The history of factor analysis is an antidote to our illusions of grandeur. In 1935, Thurstone (a psychologist) was inspired by the idea of multiple types of intelligence and set out to create a way to measure them. Inspired by this and without an "electronic" computer, he whittled a blunt tool, a way of iteratively plotting data and cleverly picking a tiny bit of a rotation and then iterating again. This was not derived from our theories. Moreover, this process was "subjective" at every iteration. In 1956, Anderson and Rubin wrote a Gaussian theory that discounted factor rotations; their theory appears in every textbook on Multidimensional Statistics. But already in 1953, Carroll introduced an optimisation problem to "objectively" pick a rotation using 4th-order moments. Then, Varimax came in 1958. Despite the protesting Statisticians, psychologists used factor rotations and conveyed them to future generations because factor rotations solved a problem. They did not need a "theoretical foundation" and they should not need one now. We hope that the "theoretical foundation" we have started to provide is that it might convince researchers in other disciplines to try using factor rotations on their problems.
This parable of factor analysis is extreme because Statisticians have opposed it for nearly 90 years. Our fundamental claim is more general. Successful methodologies, the ones that spread, will have a consilience of a product-market-fit, "statistical theory" (of models, theorems, and algorithms), and practical-know-how. In the successful diffusion of a methodology, Statistics as a discipline has an essential role. Ideally, we would be in a position to develop methodologies with product-market-fit, but often we are not. Our primary strength is that we can (1) provide a "statistical theory", and then (2) leverage our central position in the academic network of methodological subdisciplines to convey this methodology and statistical theory.
Before (1) developing a theory and (2) propagating it, there is a step (0). We believe Statisticians need to get better at step zero for our field to continue flourishing. The zero-problem is this: which methodologies should we support? Where should we direct our attention? Our journals are (unfortunately) filled with methodologies that lack a product-market-fit.

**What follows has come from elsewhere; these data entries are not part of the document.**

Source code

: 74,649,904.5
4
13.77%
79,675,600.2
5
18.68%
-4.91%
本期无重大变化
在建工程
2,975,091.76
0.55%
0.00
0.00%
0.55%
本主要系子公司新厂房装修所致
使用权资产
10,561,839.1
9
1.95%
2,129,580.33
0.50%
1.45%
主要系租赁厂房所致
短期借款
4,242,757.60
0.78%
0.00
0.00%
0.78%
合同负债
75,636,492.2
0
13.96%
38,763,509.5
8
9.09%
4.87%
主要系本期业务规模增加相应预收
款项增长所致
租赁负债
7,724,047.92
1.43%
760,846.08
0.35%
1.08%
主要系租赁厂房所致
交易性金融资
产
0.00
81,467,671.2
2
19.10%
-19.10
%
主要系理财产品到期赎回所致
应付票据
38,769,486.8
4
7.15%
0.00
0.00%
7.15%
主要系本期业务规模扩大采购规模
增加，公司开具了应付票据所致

There is a direct path to ensuring the methodology is fit: we can learn from others. This alternative path leverages and reinforces our central role in the network of quantitative subdisciplines. When we learn popular techniques from others, they already have product-market-fit and likely already have practical-know-how. Our job is to give it a model and a theory (broadly interpreted) and to make it into something that other researchers might enjoy. Maybe this also inspires new algorithms and new estimators. Maybe it does not. By developing this framework, we enable other fields to learn. Importantly, this is not an entirely new way of doing Statistics; it's the way it is already happening.
In this process, methodologies are not derived, but rather methodologies evolve. We Statisticians can play a fundamental role in methodologies evolving and reaching consilience, but we should stop assuming that product-market-fit is easy. Instead, we should recognise the more realistic role that we play in the evolution of quantitative methodologies and leverage the subdisciplines that are simultaneously and endlessly refining numerous different methodologies and testing their product-market-fit. Varimax is a parable for this point.